10. International Users

Expense6 operates globally with multi-region deployment. If you are located outside Australia, your data may be processed in another jurisdiction that offers adequate data protection safeguards.

11. Sri Lanka PDPA Compliance

For users located in Sri Lanka, Expense6 complies with the Personal Data Protection Act No. 9 of 2022. We process personal data only for lawful purposes permitted under the PDPA, including:

  • User consent
  • Performance of a contract
  • Compliance with legal obligations

Sri Lankan users have the right to:

  • Access their personal data
  • Correct inaccuracies
  • Request deletion
  • Withdraw consent
  • Restrict or object to processing
  • Prevent automated decision-making

To exercise PDPA rights, email privacy@expense6.com with the subject “PDPA Request.”

Sri Lanka Data Protection Contact
Email: privacy@expense6.com
Handled by our Privacy Officer for Sri Lankan jurisdiction.

Cross-border transfers of Sri Lankan user data follow PDPA-compliant safeguards.

12. Changes to This Policy

We may update this Privacy Policy periodically to reflect app updates, infrastructure changes, or legal requirements.
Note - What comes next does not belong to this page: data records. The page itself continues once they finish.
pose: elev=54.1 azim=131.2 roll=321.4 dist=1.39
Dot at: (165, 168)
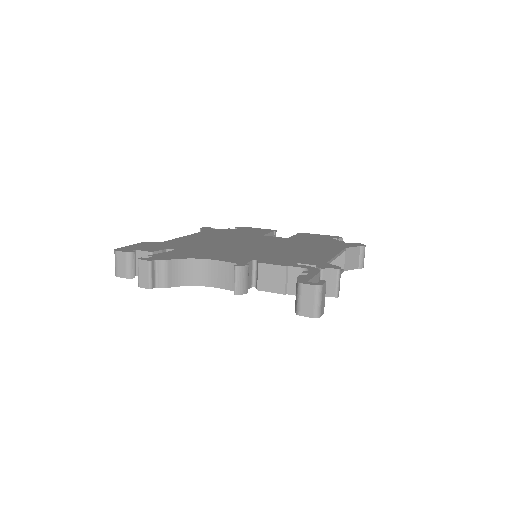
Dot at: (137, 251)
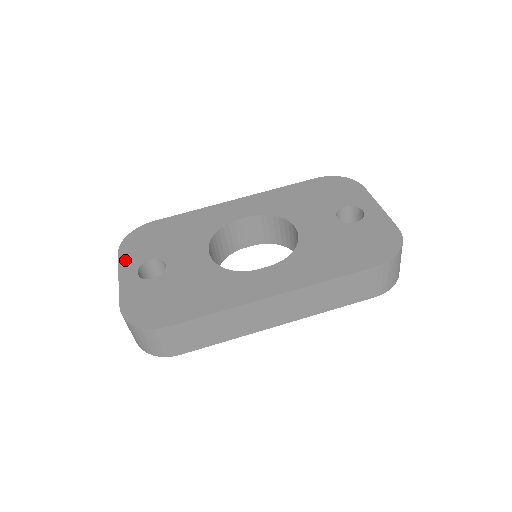
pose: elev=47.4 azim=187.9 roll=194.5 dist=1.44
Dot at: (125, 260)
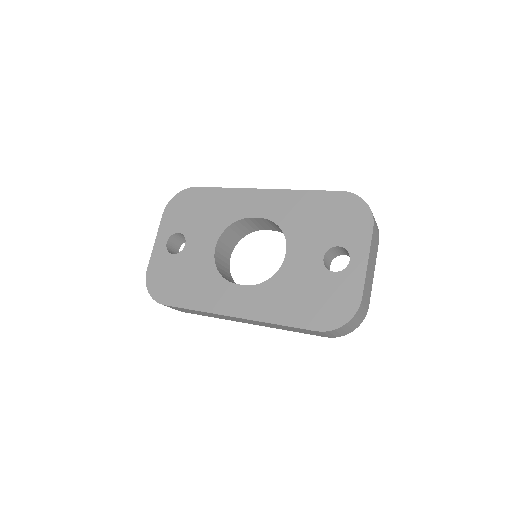
Dot at: (164, 224)
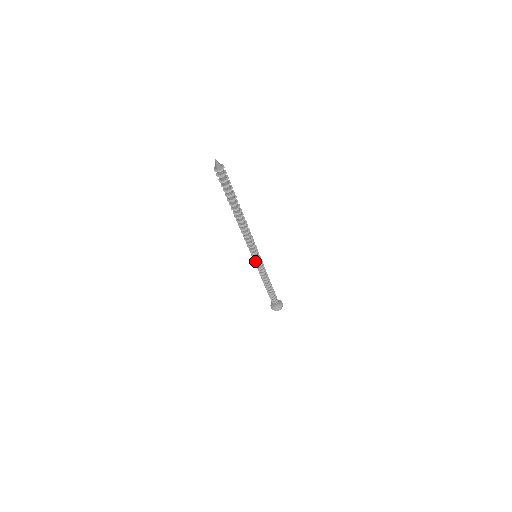
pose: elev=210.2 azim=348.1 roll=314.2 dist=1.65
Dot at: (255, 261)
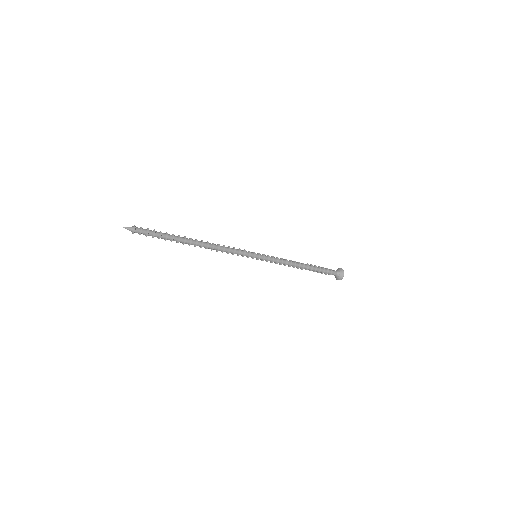
Dot at: (261, 259)
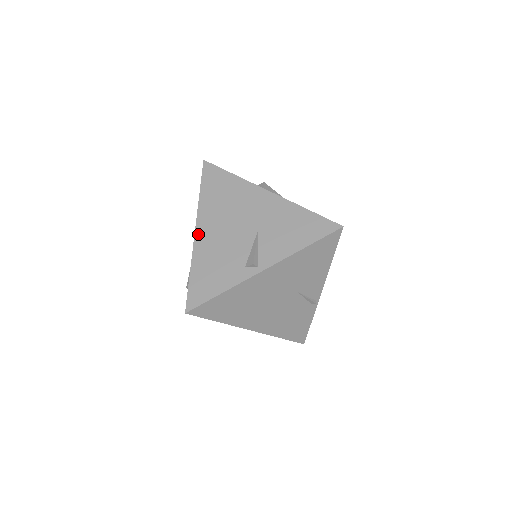
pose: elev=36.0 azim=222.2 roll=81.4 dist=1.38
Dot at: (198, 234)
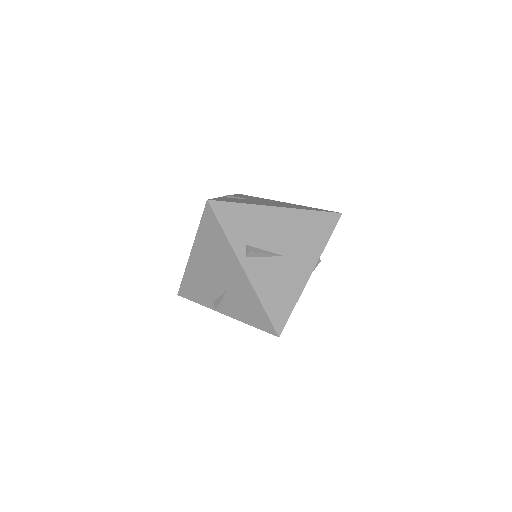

The latest version will always be available in-app and on our website, with the Effective Date updated accordingly.

13. Contact Us

If you have questions, concerns, or wish to exercise your privacy rights, please contact:

Privacy Officer – Expense6

If you’re not satisfied with our response, you can contact your local data authority, such as:

  • Office of the Australian Information Commissioner (OAIC)
  • European Data Protection Supervisor (EDPS)
  • California Attorney General

© 2025 Expense6. This Privacy Policy is designed for compliance with the APPs, GDPR, CCPA, and global privacy standards.